DuckTales: O Filme - O Tesouro da Lâmpada Perdida
DuckTales: O Filme – O Tesouro da Lâmpada Perdida (Reprodução)

Nesta semana a animação DuckTales: O Filme – O Tesouro da Lâmpada Perdida está completando 30 anos de existência. O longa, que nos Estados Unidos já está disponível no Disney+, plataforma de streaming do estúdio, mostra Tio Patinhas, com seus sobrinhos em uma aventura pelo mundo, e ao chegar em casa descobre que levou para a casa um gênio da lâmpada, mas o filme apesar de criticado por alguns pela representação estereotipada de etnias foi muito importante para a Disney como produtora de conteúdo.

Em novembro de 1984, a Disney anunciou que faria algo que nunca havia feito nos mais de 60 anos de história da empresa: eles iriam fazer animação exclusivamente para a televisão. A Disney Television Animation foi criada pelo recém-instalado CEO e presidente da Disney, Michael Eisner, como uma maneira de expandir a marca e trazer animação de alta qualidade e econômica para a telinha.

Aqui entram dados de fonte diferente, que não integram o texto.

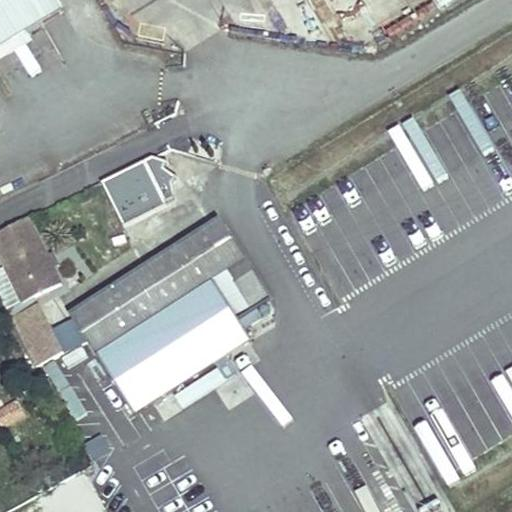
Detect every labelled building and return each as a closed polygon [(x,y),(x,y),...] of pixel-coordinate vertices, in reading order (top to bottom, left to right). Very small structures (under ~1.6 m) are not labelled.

Depois da morte de Walt Disney, a empresa acabou quase sendo adquirida por outra, e foi considerada como antiga, o que a levou a tentar renovar sua marca na televisão aberta para um público jovem.

Depois de algumas tentativas não tão bem sucedidas neste campo, DuckTales nasceu em 1987 com episódios para a televisão baseado nas histórias em quadrinhos de Tio Patinhas, e foi um verdadeiro estouro, durando 100 episódios, e inspirando diversos spin-offs. Na sua estreia, ele foi visto como um filme, que posteriormente em reprises foi dividido em cinco episódios. Quando a série chegou ao final a equipe quis fazer tudo exatamente como tinha começado, com um filme, mas a ideia foi abandonada em prol de algo mais ambicioso: fazer um filme para o cinema.

O tratamento original, apelidado simplesmente de The Ultimate Treasure, foi escrito por David Wiemers e Ken Koonce e focado na Pedra Filosofal (quase uma década antes da primeira aventura de Harry Potter). A eventual história e roteiro foi escrita por Alan Burnett e centrava-se em um tesouro egípcio e um gênio problemático que ainda parece bizarro, considerando que Aladdin já estava em desenvolvimento no que era então conhecido como Walt Disney Feature Animation. Talvez a diferença de qualidade entre o que estava sendo trabalhado no DuckTalese e Aladdin é que em Aladdin o Gênio era dublado por Robin Williams e em DuckTales por Rip Taylor.

Mas o motivo pelo qual DuckTales O filme fez história é outro: O longa teve partes feitas na Walt Disney Animation da França, e com retoques em estúdios da China, já que seus quadros eram pintados à mão. Divulgado como um filme ‘Disney MovieToon’ (para diferenciá-lo dos demais da Casa do Mickey Mouse e mostrar que ele tinha nascido na TV), ele foi o primeiro longa a ser produzido fora da Disney (bem antes de a empresa estabelecer um contrato com a Pixar por exemplo). O filme não foi um sucesso de crítica que a Disney esperava, com vários veículos dizendo que embora a animação fosse muito melhor que na TV, parecia uma tentativa de ajustar os episódios ao cinema. Para completar o filme acabou não faturando em bilheteria, pois enfrentou um concorrente semanas antes: Jetsons: O filme.